* WHAT NEEDS TO BE DONE *
State whether each of the following statements agrees with the travel account, answering yes or no and quoting the deciding words: (a) Khachapuri is a bread filled with cheese; (b) the Kura river originates in Azerbaijan; (c) the light drizzle stopped the sweepers and janitors from working.

* TEXT SEGMENT *
==================================================

Guides are common in tours and travels. But do we show the same willingness to find a Guide in larger life which is a greater and longer journey with more grave consequences?
The Dawn had just dawned. My Guide reminded of the duty to my Lord: to lean my limbs and kiss the ground with forehead. There is a great moment of joy during the romance between the human head and earthly ground. Divine Love rushes to that point of meet and greet.
The Creed of Profit
The Guide invited to ‘break my fast’ with a bite of Khachapuri, a native dish of cheese-filled bread and fruit tea, made from bubbly berries of the Caucasian mountain slopes. ‘More than three fourth of natives here prefer this cheese-bread over pizza’, revealed my co-traveler as she had her last bite.
Done with the snack break, we proceeded to a nearby store to pick up few survival items to sustain the day’s long ride. ‘Globalization has enabled the same shelves and products across nations and shops. The entire world is one grand shop in its eyes. Goods specific to each community is replaced by universal brands whose only creed is profit-making. Ethnic richness is replaced by lackluster uniformity.’ lamented the royal Guide.
The day was slowly breaking out from the clutches of night. Sweepers and janitors began their daily chore to maintain the already well clean city. The light drizzle did not deter them from carrying on their welfare mission.
Humanity. Sea of Infinity
We walked past a river which had encircled the city from almost all the sides I had so far seen. ‘Kura is its name’, I was told. ‘This originates from Turkey and flows to this land, followed by Azerbaijan before meeting its end or enlivening further in the Caspian Sea.’
‘Human life too is like a river before it merges in to the sea of infinity, isn’t?’ I wondered. The Guide nodded in affirmation.

==================================================

[Data entries]
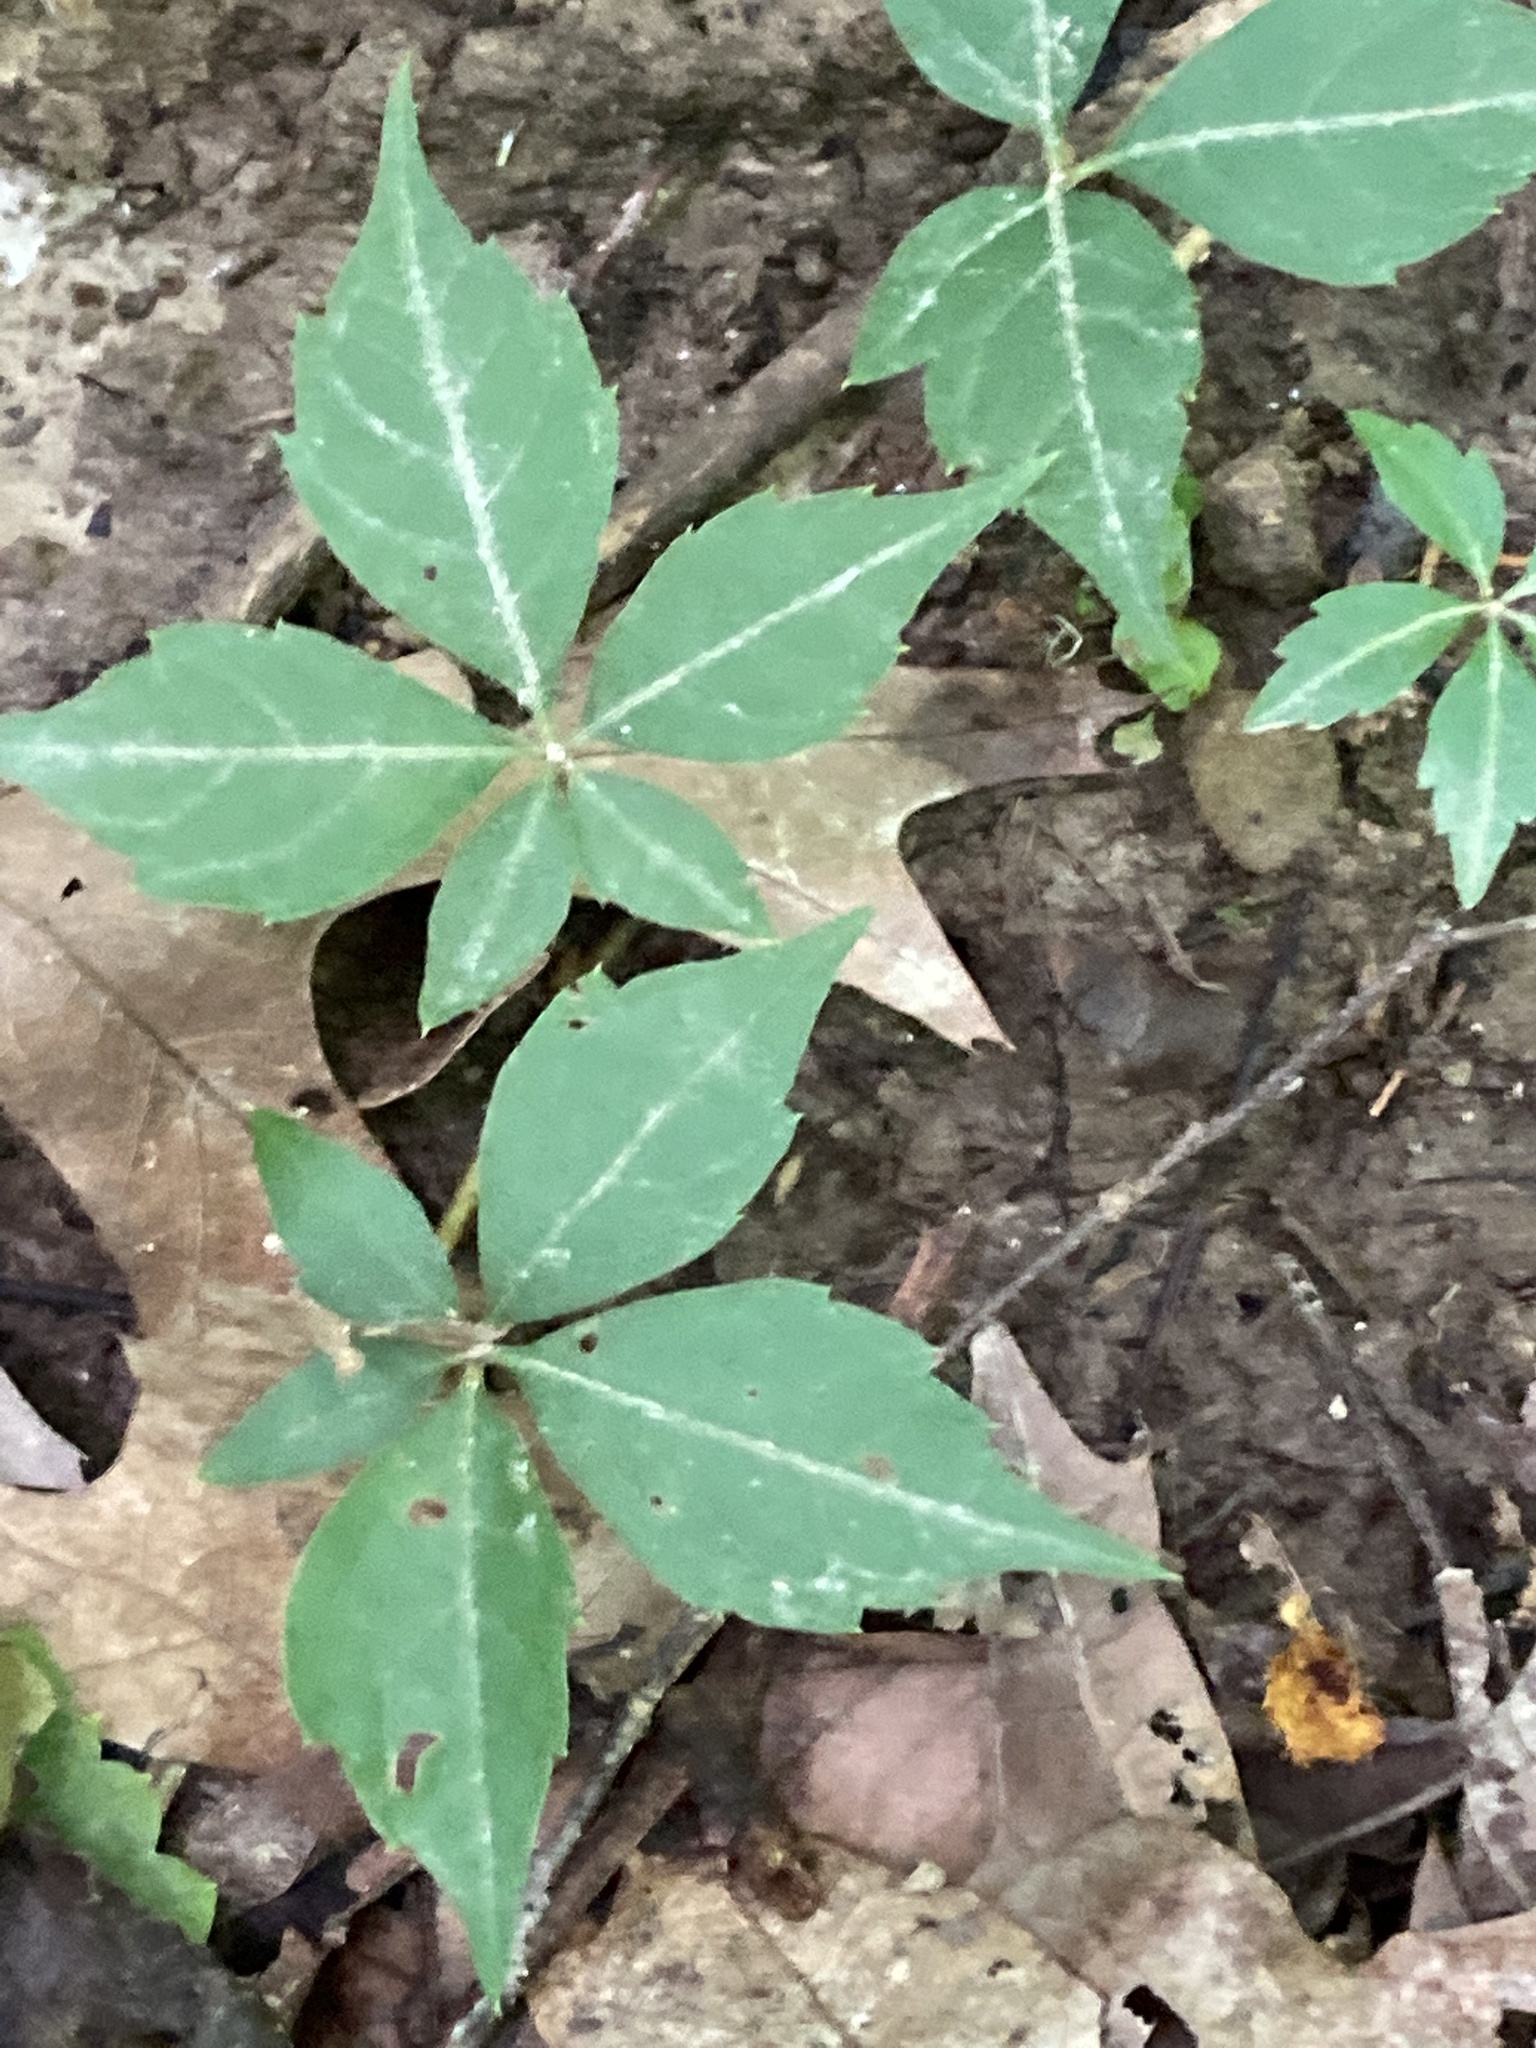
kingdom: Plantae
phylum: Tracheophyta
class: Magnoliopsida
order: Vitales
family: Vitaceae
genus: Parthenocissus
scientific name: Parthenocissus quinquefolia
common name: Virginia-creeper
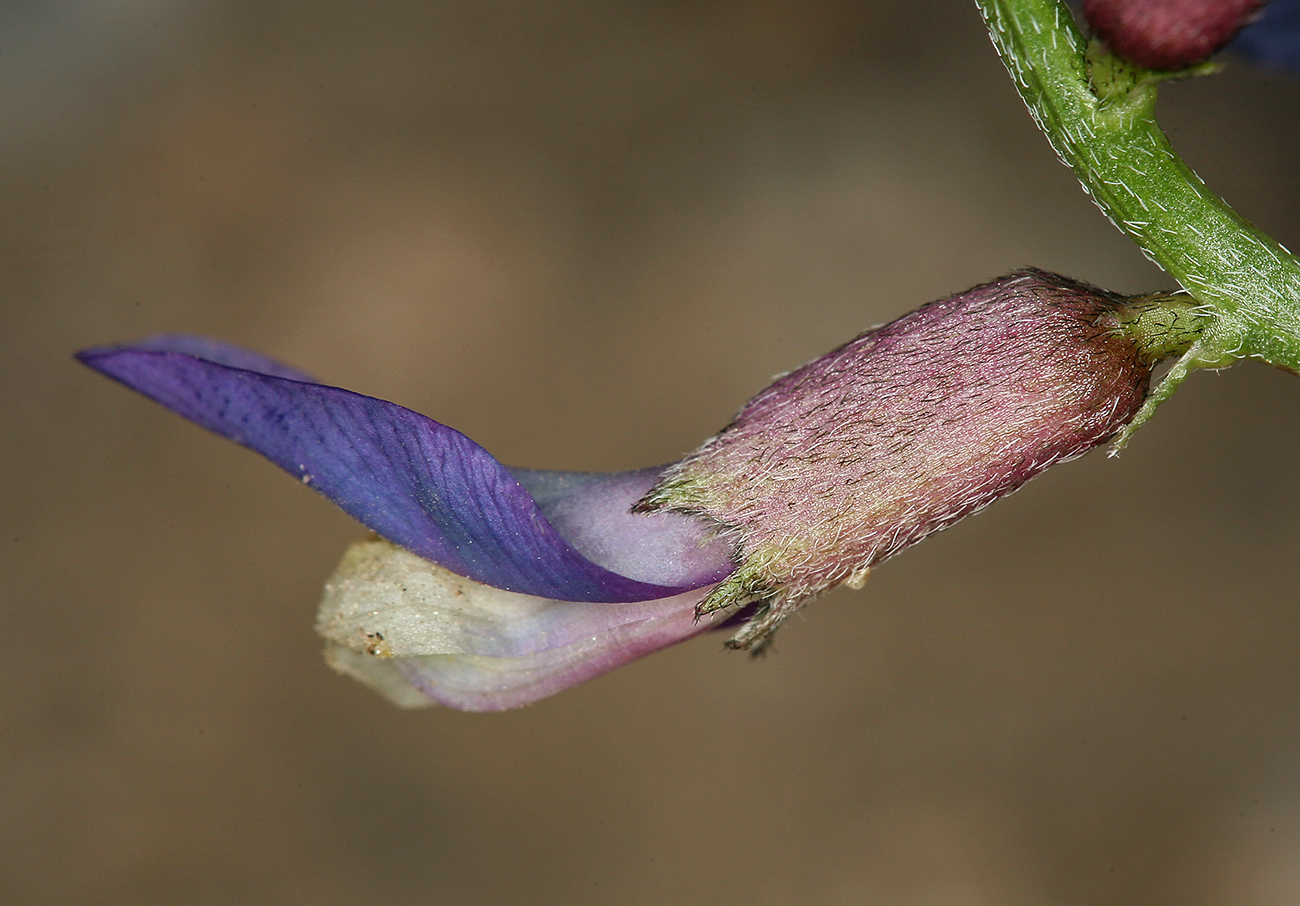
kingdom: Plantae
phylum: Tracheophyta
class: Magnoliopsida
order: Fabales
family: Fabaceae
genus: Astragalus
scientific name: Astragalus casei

==================================================

* RESULT OF THE TASK *
(a) Yes: "a native dish of cheese-filled bread"
(b) No: "This originates from Turkey and flows to this land, followed by Azerbaijan"
(c) No: "The light drizzle did not deter them from carrying on their welfare mission."